Labeled region rows:
======

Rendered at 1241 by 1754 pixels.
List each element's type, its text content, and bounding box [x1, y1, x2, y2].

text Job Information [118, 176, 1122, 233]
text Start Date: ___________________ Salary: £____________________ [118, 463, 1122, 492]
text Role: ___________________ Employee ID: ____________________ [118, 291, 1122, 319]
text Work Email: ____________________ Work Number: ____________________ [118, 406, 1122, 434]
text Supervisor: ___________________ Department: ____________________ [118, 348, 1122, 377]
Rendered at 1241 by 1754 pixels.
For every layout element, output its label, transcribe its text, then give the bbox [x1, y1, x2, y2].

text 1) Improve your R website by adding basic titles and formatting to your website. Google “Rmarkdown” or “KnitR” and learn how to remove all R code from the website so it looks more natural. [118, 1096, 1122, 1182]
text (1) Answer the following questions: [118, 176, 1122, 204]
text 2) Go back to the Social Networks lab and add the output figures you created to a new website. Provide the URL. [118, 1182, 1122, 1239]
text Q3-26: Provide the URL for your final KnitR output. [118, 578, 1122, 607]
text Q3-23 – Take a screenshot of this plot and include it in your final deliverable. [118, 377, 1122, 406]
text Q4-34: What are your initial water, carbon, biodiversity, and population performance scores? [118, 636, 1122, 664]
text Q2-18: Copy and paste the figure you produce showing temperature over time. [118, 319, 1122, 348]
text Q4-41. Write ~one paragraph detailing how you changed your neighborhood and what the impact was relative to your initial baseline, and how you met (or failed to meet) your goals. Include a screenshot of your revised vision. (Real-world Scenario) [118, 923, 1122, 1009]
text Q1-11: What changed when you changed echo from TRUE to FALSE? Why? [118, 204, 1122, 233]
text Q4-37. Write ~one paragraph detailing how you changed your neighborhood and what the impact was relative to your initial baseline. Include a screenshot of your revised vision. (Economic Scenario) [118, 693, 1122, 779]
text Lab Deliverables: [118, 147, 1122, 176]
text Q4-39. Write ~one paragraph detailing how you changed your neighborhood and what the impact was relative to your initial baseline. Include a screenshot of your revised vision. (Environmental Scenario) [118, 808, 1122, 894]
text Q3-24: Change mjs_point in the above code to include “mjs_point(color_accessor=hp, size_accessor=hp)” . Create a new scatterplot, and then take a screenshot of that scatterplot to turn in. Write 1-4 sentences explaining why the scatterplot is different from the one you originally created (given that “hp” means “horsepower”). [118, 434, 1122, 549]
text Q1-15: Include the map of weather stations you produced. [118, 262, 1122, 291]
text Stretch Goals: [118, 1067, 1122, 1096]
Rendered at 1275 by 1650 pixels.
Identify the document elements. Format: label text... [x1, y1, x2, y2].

======

OBJECTIVE >>
Reproduce the rows from the start through the line containing "text Supervisor: ___________________", renaming "bounding box" to "enclosing rectangle" and leaving everything else unchanged.

THE RESPONSE >>
Rendered at 1241 by 1754 pixels.
List each element's type, its text content, and enclosing rectangle [x1, y1, x2, y2].

text Job Information [118, 176, 1122, 233]
text Start Date: ___________________ Salary: £____________________ [118, 463, 1122, 492]
text Role: ___________________ Employee ID: ____________________ [118, 291, 1122, 319]
text Work Email: ____________________ Work Number: ____________________ [118, 406, 1122, 434]
text Supervisor: ___________________ Department: ____________________ [118, 348, 1122, 377]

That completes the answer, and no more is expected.